§ **TO DO**:
Update the lines below so that "Target field" becomes "Output field" each time it occurs, with everything else left as it is. Omit the pictures from your answer.
* Start DATASET RECORDS *
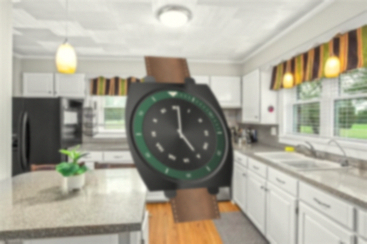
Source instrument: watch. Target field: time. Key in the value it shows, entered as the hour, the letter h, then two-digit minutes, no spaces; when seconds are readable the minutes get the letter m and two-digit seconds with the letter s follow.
5h01
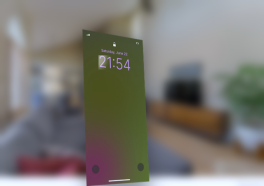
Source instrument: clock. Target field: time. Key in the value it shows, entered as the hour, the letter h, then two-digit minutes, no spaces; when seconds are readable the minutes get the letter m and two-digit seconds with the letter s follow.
21h54
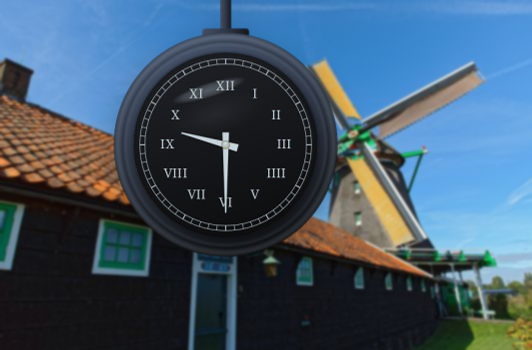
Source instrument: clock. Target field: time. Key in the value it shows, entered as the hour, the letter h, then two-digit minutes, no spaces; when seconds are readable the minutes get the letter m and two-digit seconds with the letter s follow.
9h30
* End DATASET RECORDS *
§ **EXPECTED ANSWER**:
Source instrument: watch. Output field: time. Key in the value it shows, entered as the hour, the letter h, then two-digit minutes, no spaces; when seconds are readable the minutes get the letter m and two-digit seconds with the letter s follow.
5h01
Source instrument: clock. Output field: time. Key in the value it shows, entered as the hour, the letter h, then two-digit minutes, no spaces; when seconds are readable the minutes get the letter m and two-digit seconds with the letter s follow.
21h54
Source instrument: clock. Output field: time. Key in the value it shows, entered as the hour, the letter h, then two-digit minutes, no spaces; when seconds are readable the minutes get the letter m and two-digit seconds with the letter s follow.
9h30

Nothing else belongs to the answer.